# CAI installation



## xLyricistx (Jul 26, 2002)

Anyone near or around San Jose willing to help me install a HS CAI, I may need the extra help and plus I dont think I have the proper tools to install it myself (ie. Dremel) and it would be a big plus if you already installed it on your car. Thanks....if not then could someone loan me their Dremel or maybe I could stop by and you could cut the hole in my engine bay for the CAI. Thanks for reading and please help a fellow Nissan 200sx owner out. cant wait to hear the CAI at WOT....


----------



## Dynamitega (Feb 24, 2003)

You don't really need a dremel... you can cut the thin metal with other things...

Check this page out...
http://www.nissanperformancemag.com/january01/hs-cai.shtml


----------



## NismoXR (May 1, 2002)

When I did my hole, I used a tool called the Nibbler.

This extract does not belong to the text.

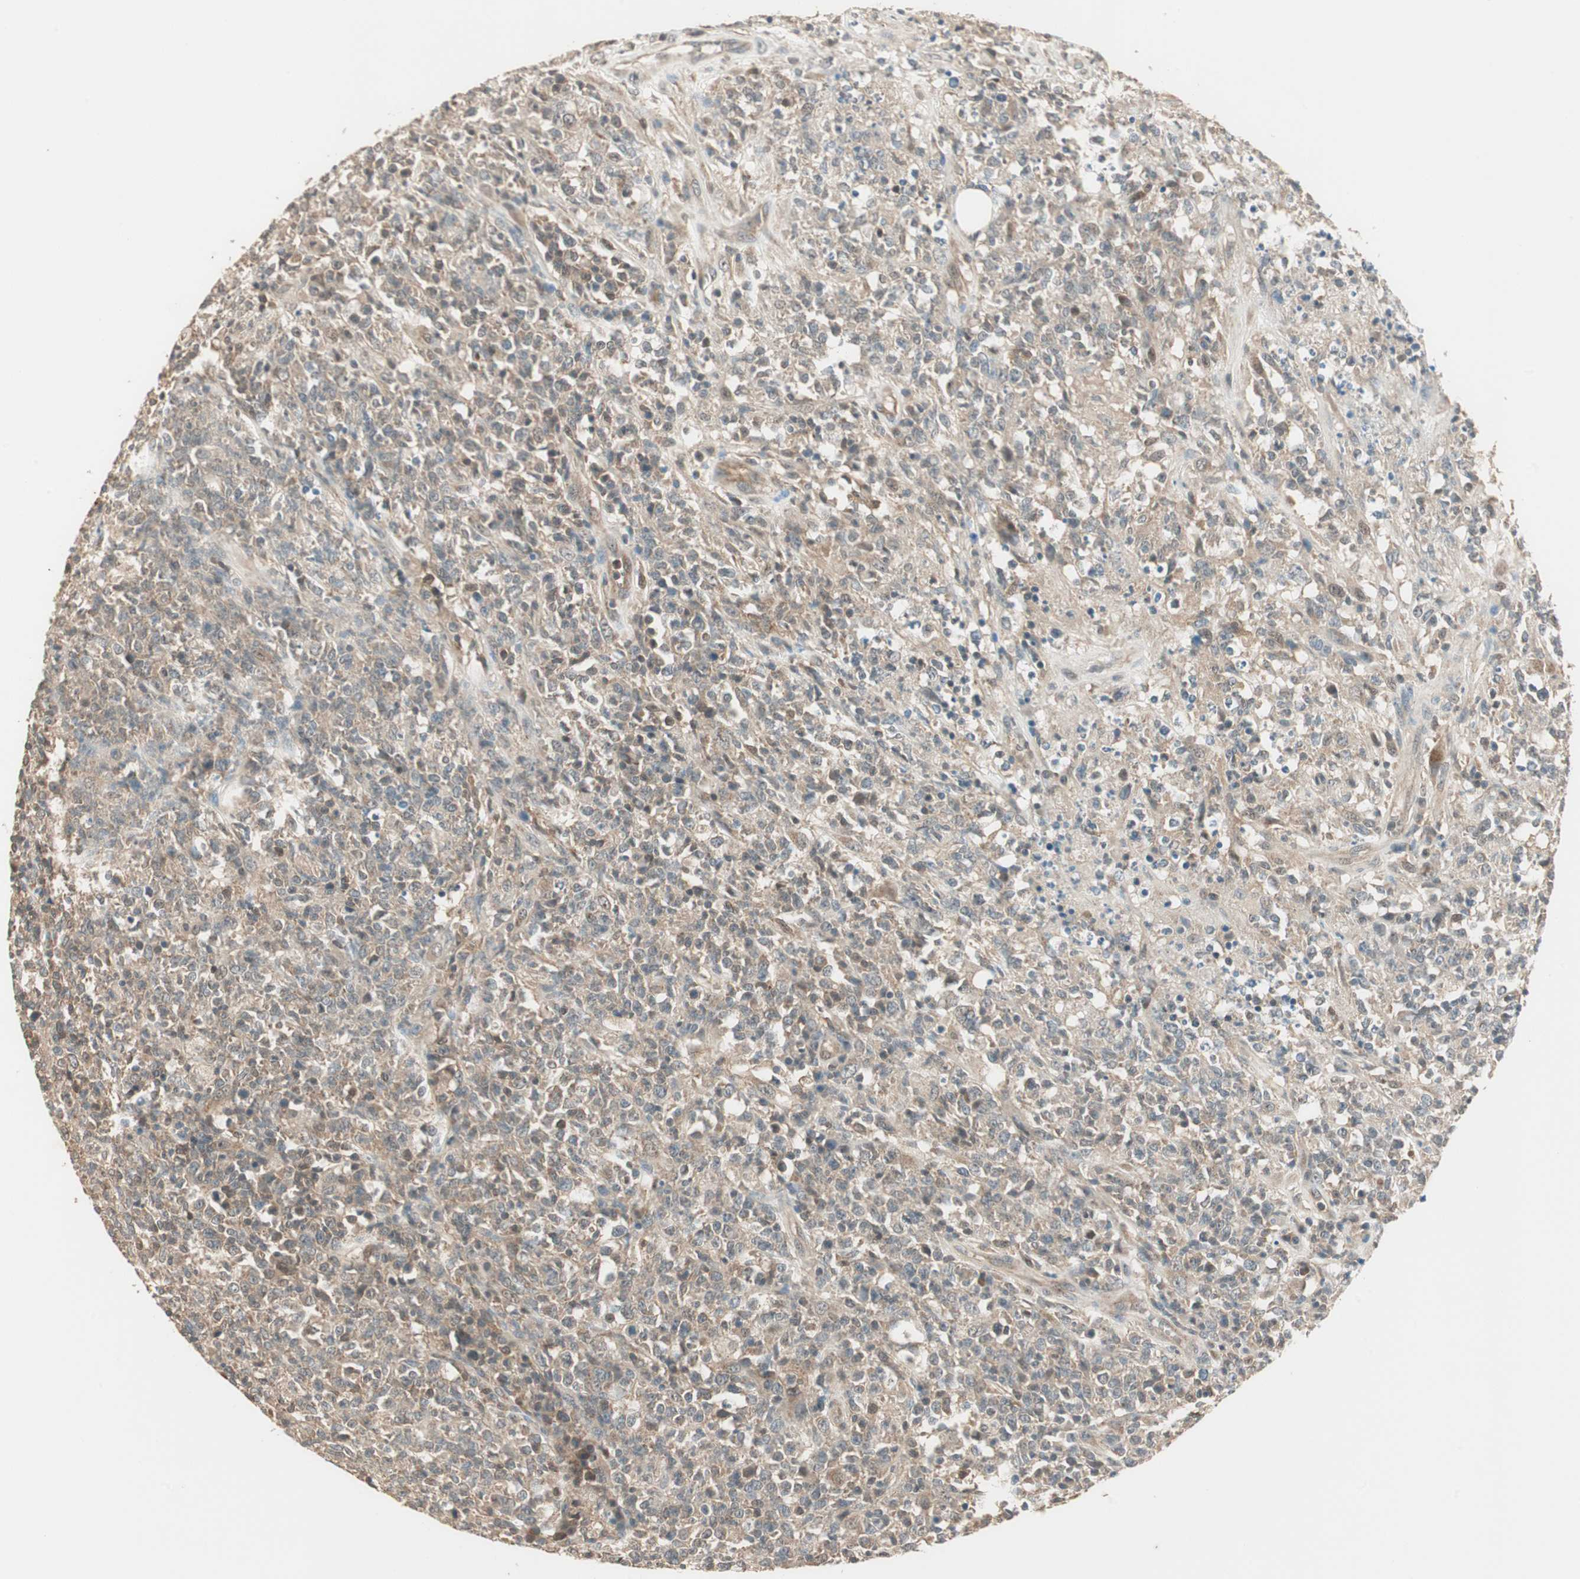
{"staining": {"intensity": "weak", "quantity": ">75%", "location": "cytoplasmic/membranous"}, "tissue": "lymphoma", "cell_type": "Tumor cells", "image_type": "cancer", "snomed": [{"axis": "morphology", "description": "Malignant lymphoma, non-Hodgkin's type, High grade"}, {"axis": "topography", "description": "Lymph node"}], "caption": "Brown immunohistochemical staining in high-grade malignant lymphoma, non-Hodgkin's type shows weak cytoplasmic/membranous expression in about >75% of tumor cells.", "gene": "TRIM21", "patient": {"sex": "female", "age": 84}}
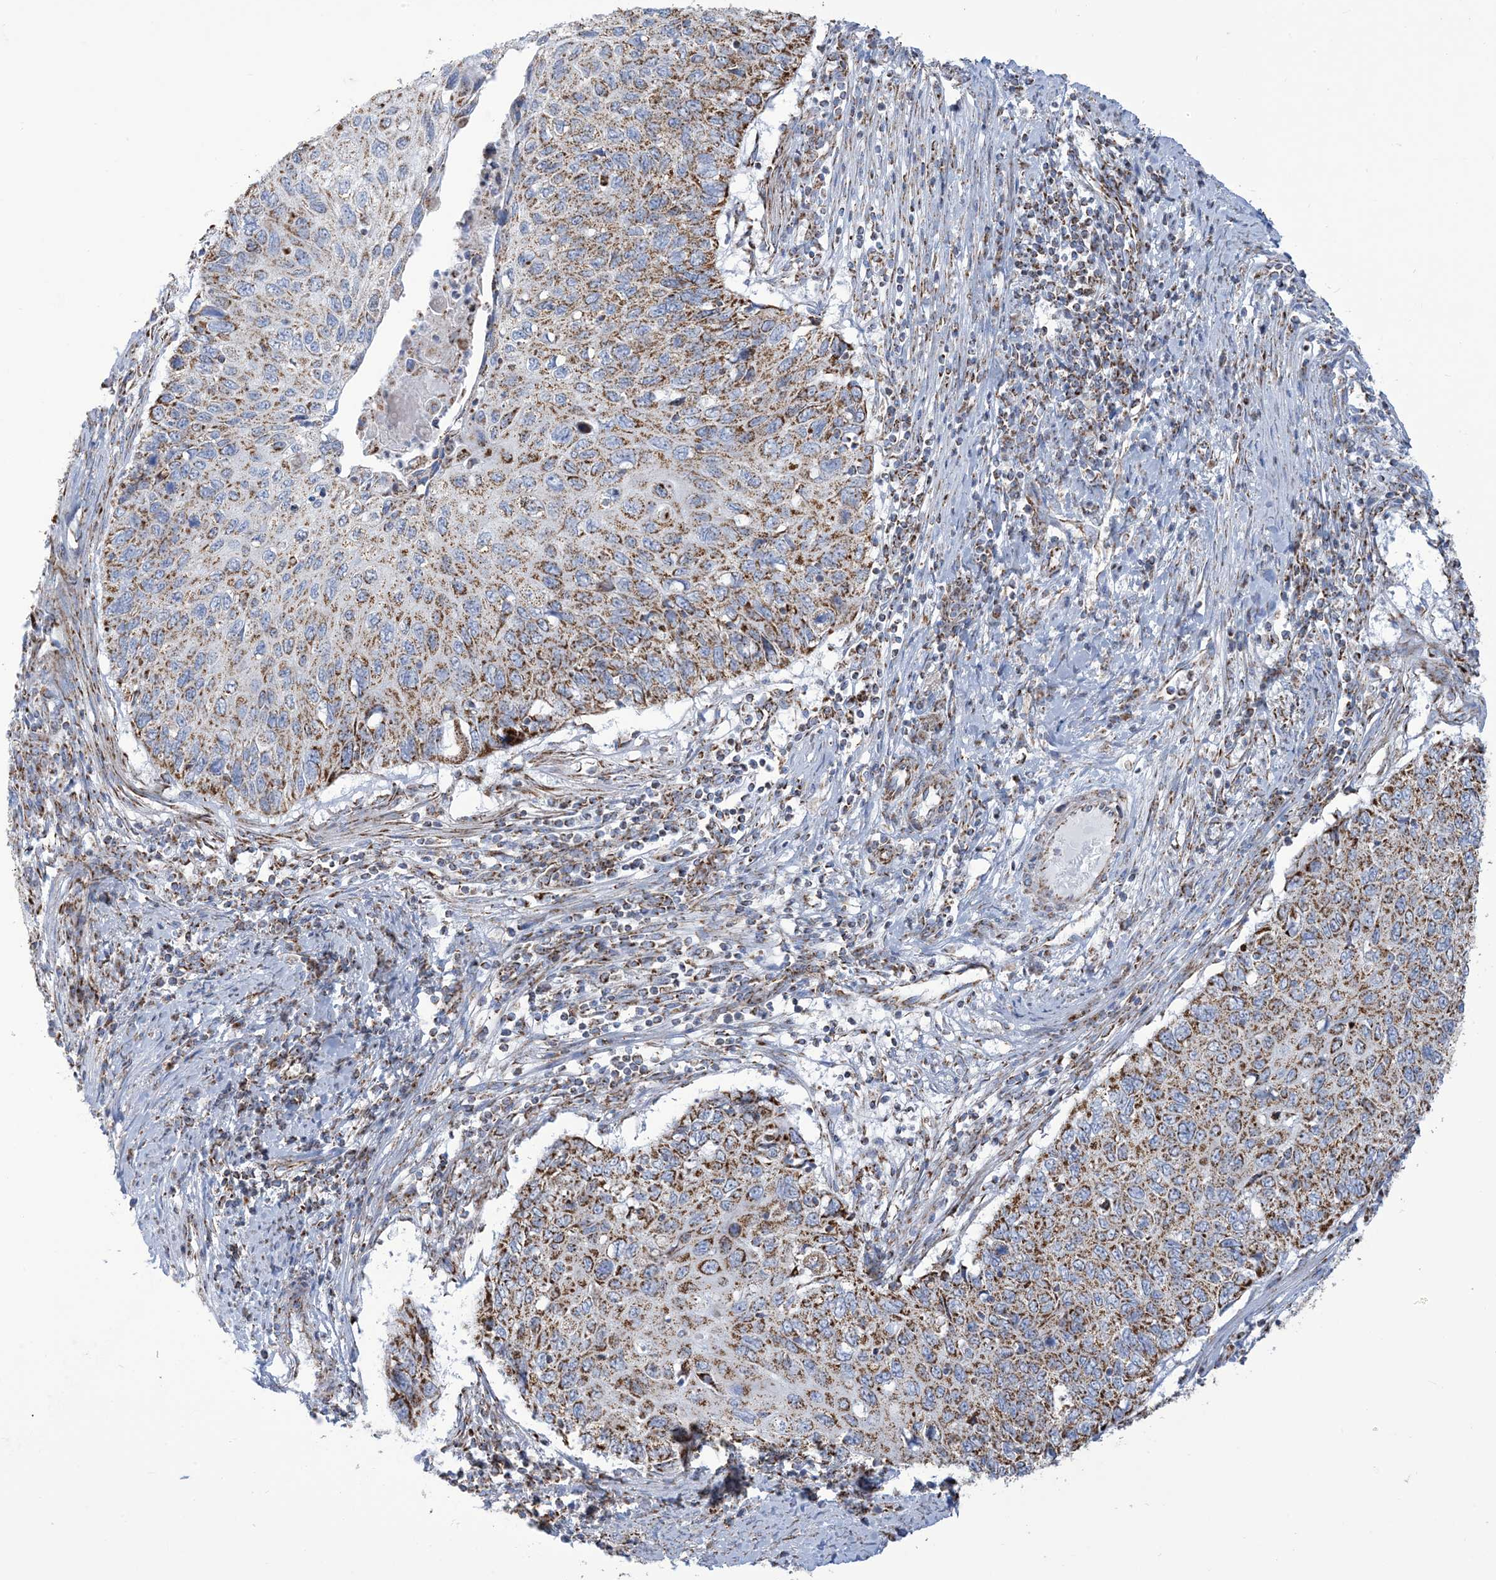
{"staining": {"intensity": "moderate", "quantity": ">75%", "location": "cytoplasmic/membranous"}, "tissue": "cervical cancer", "cell_type": "Tumor cells", "image_type": "cancer", "snomed": [{"axis": "morphology", "description": "Squamous cell carcinoma, NOS"}, {"axis": "topography", "description": "Cervix"}], "caption": "IHC of cervical cancer (squamous cell carcinoma) demonstrates medium levels of moderate cytoplasmic/membranous expression in approximately >75% of tumor cells.", "gene": "SAMM50", "patient": {"sex": "female", "age": 70}}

They run $10 and is found at any radioshack. they cut sheet metal, etc.


----------



## thatguy (Nov 13, 2003)

hey one thing you can do is get a pair of "snips"...they will pretty much chew threw anything.....if you have a drill it would be a little easier, alls you have to do is drill a bunch of starter holes in the pattern your trying to cut, then snip them away...easy man


----------